■ **What to produce**:
Print every line of the material below word for word, leaving out the pictures.

Extracted records
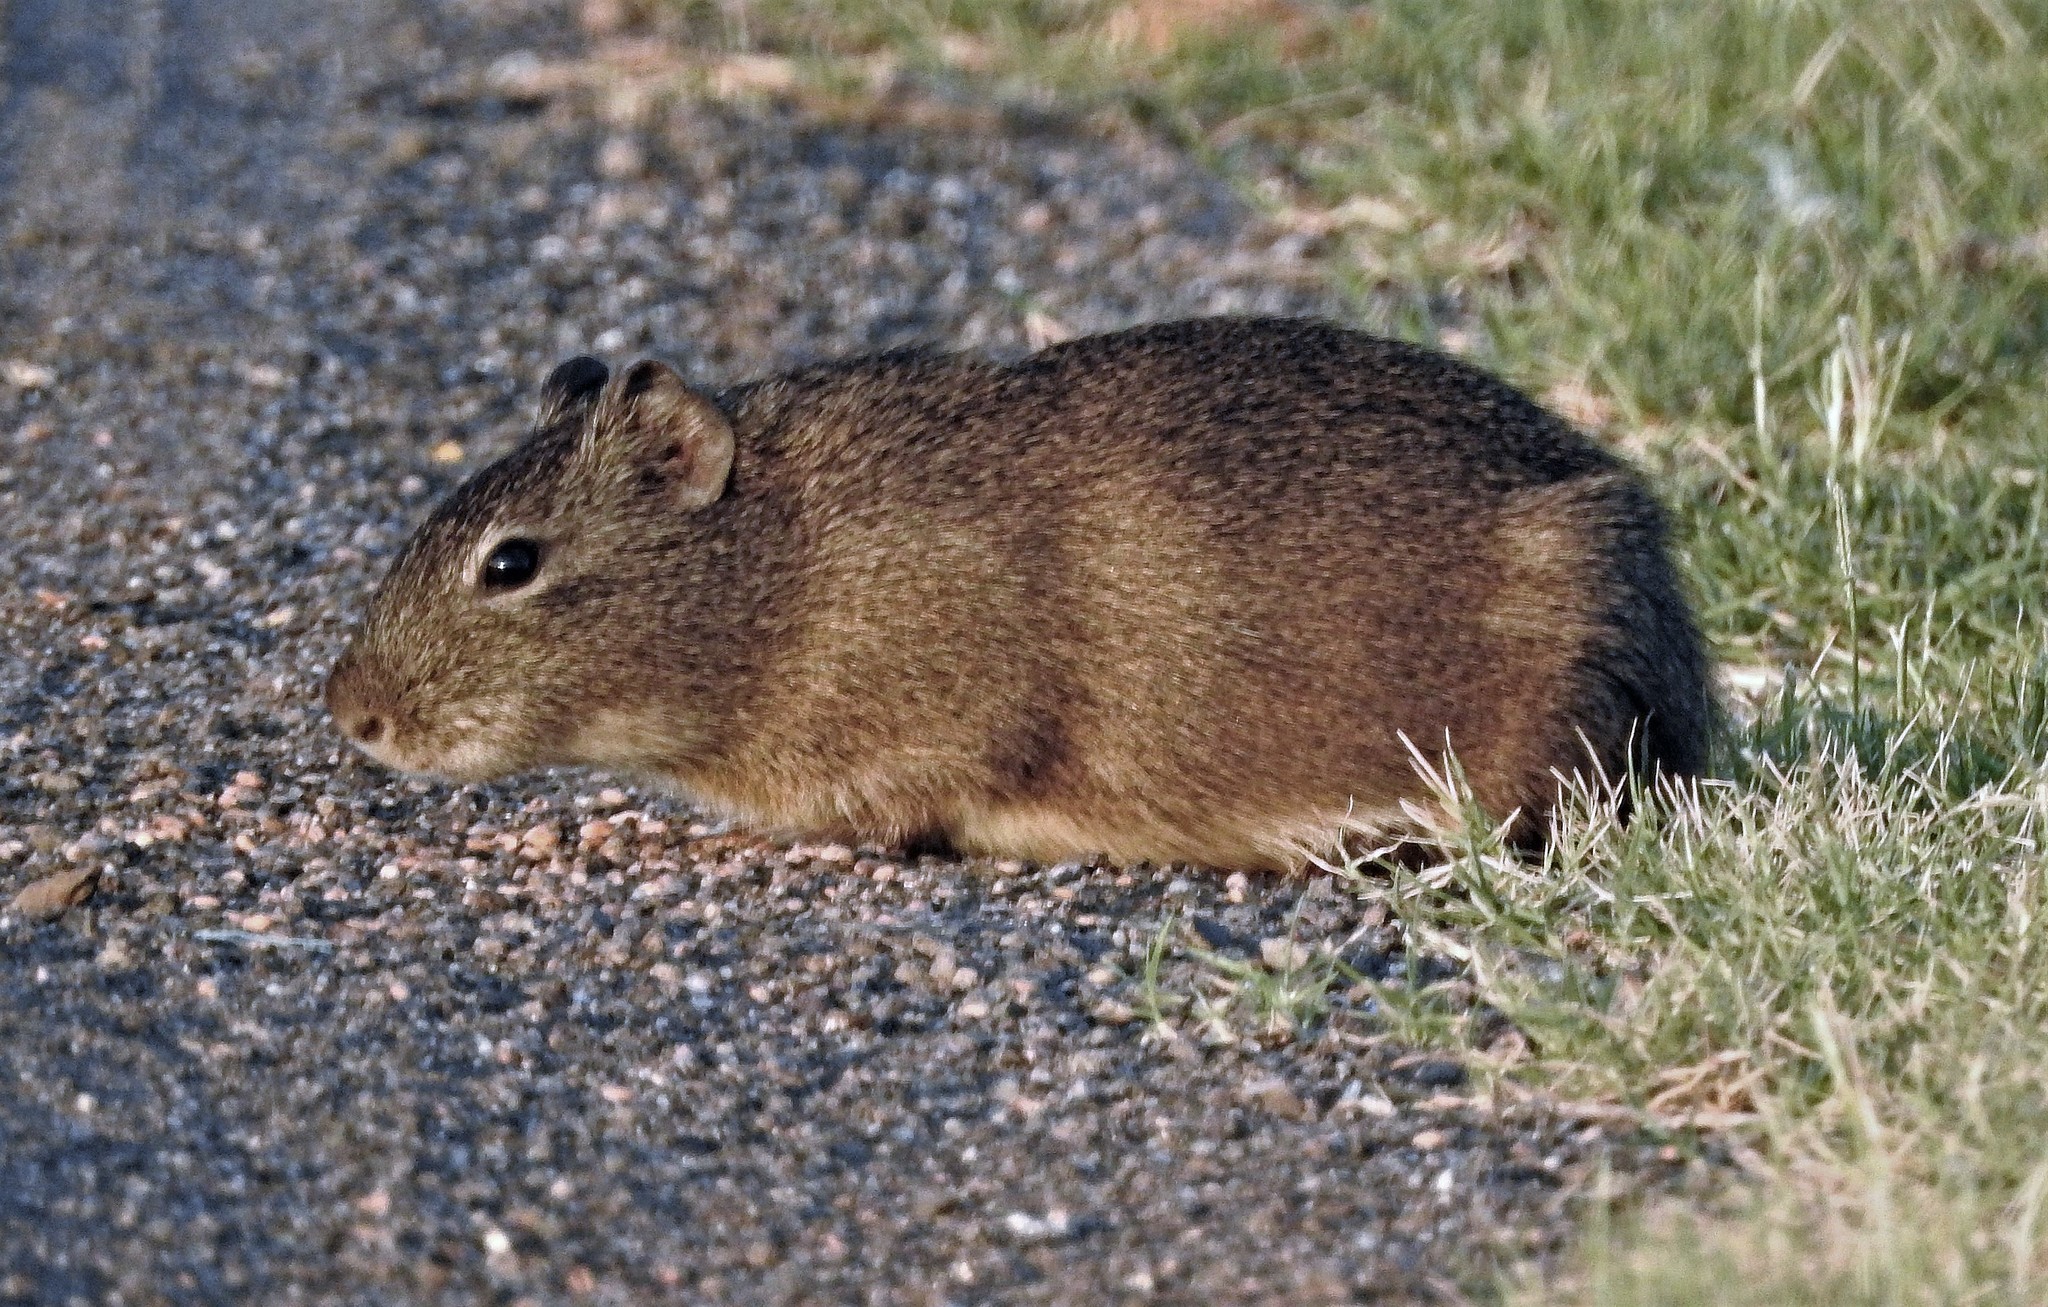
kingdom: Animalia
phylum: Chordata
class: Mammalia
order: Rodentia
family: Caviidae
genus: Cavia
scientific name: Cavia aperea
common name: Brazilian guinea pig
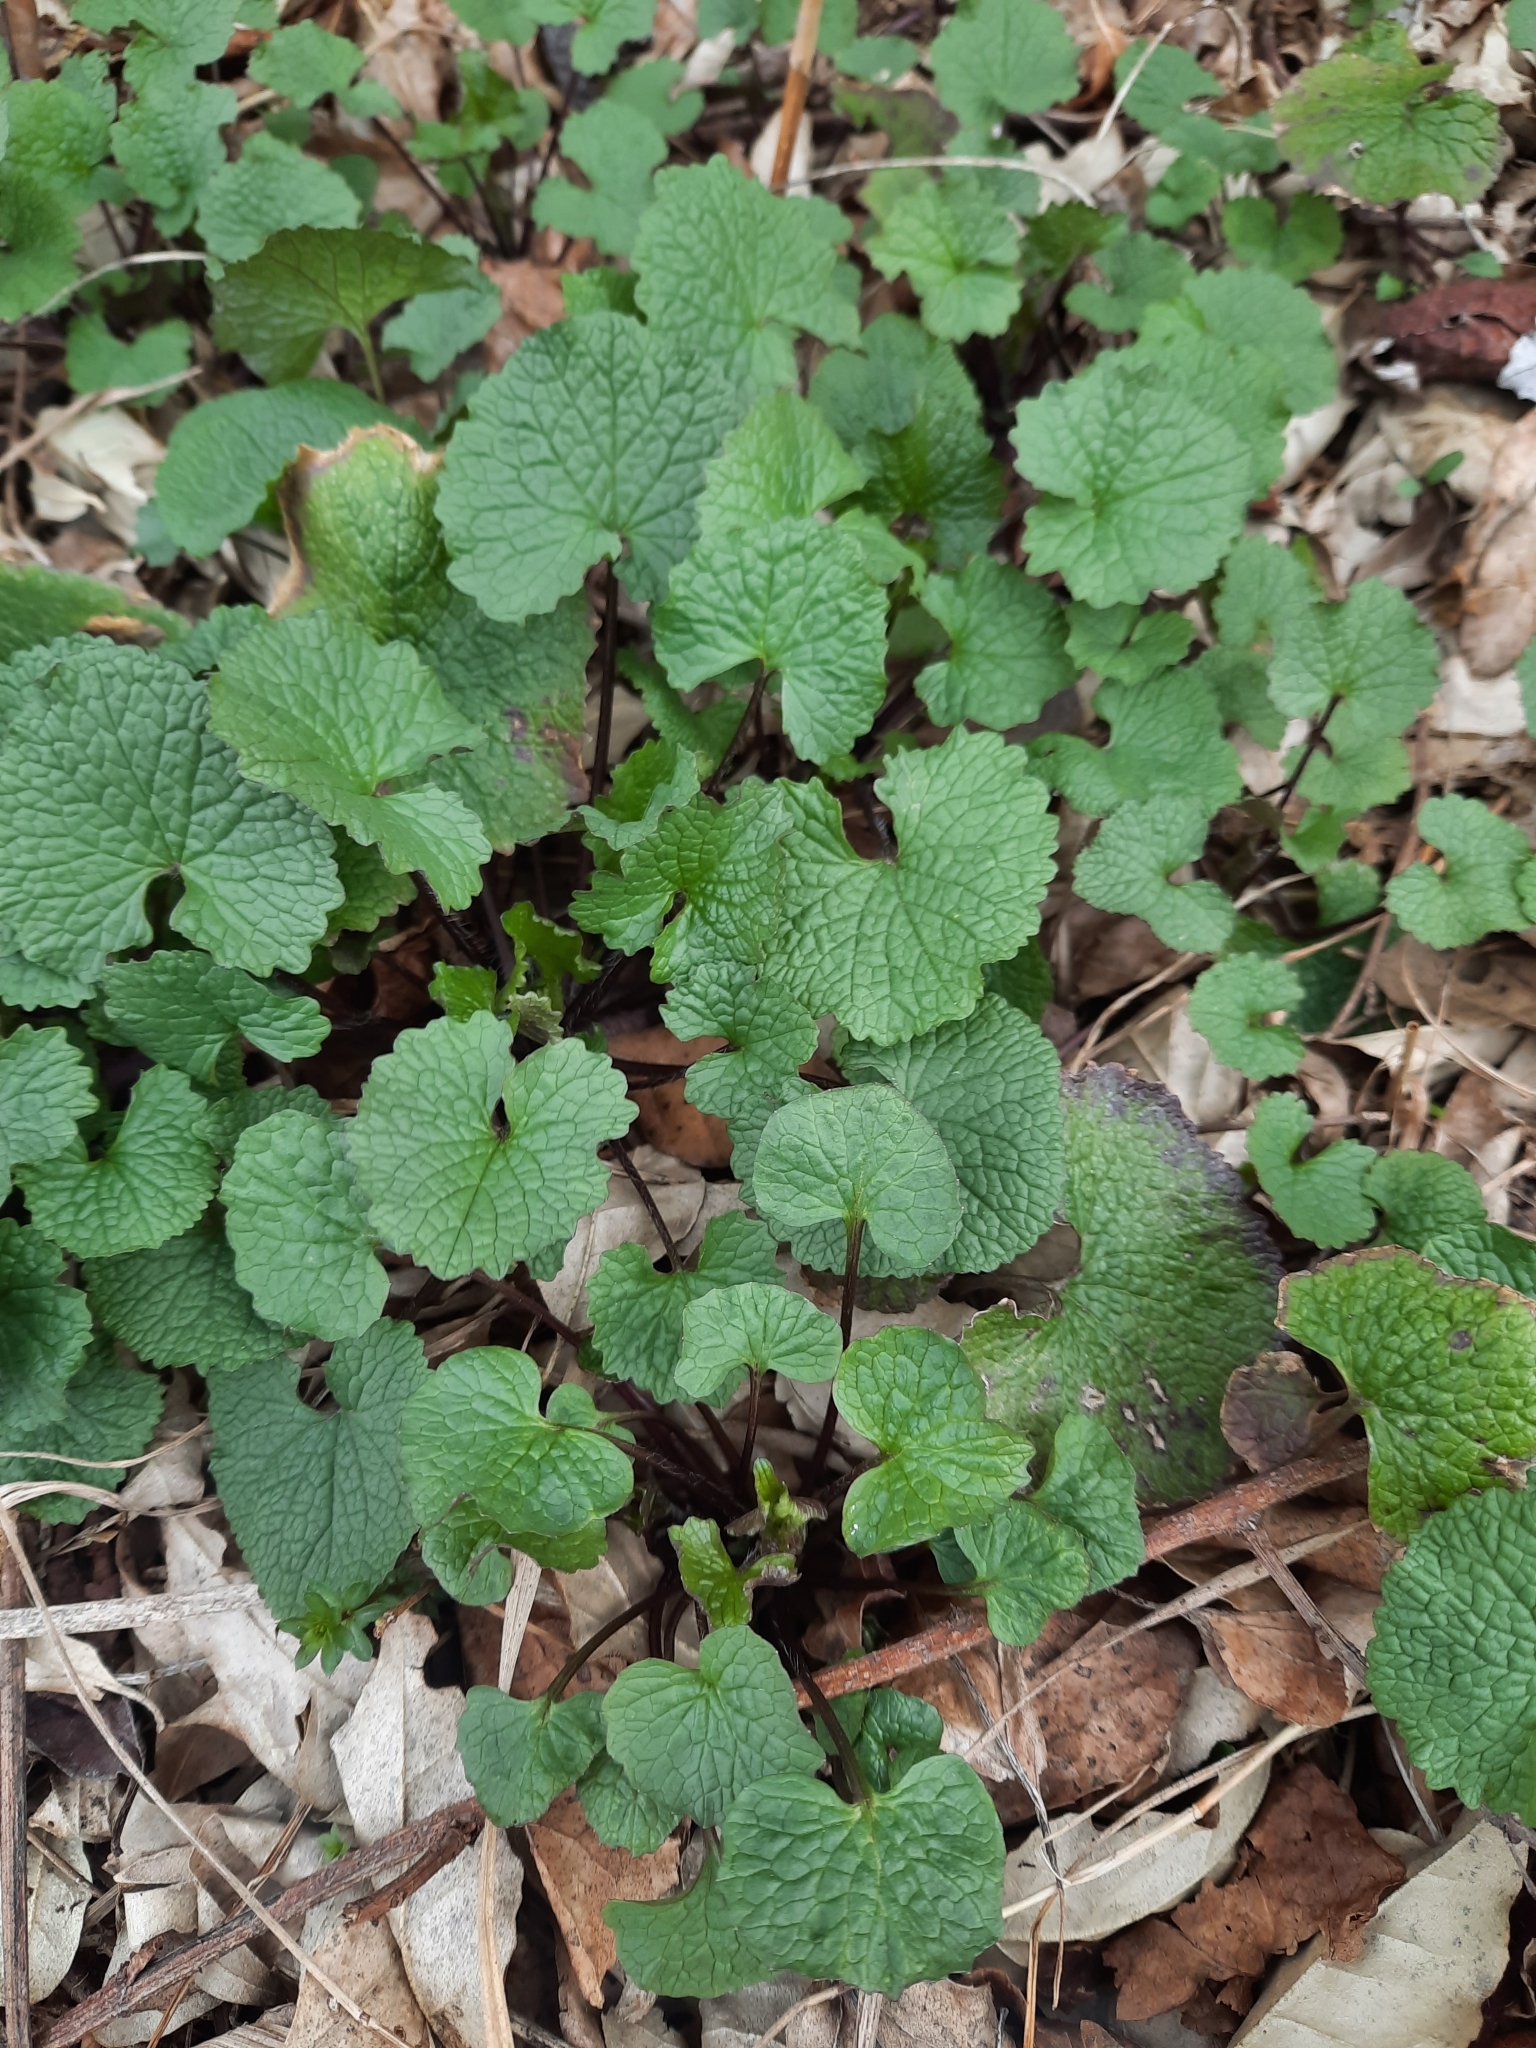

■ **The output**:
kingdom: Animalia
phylum: Chordata
class: Mammalia
order: Rodentia
family: Caviidae
genus: Cavia
scientific name: Cavia aperea
common name: Brazilian guinea pig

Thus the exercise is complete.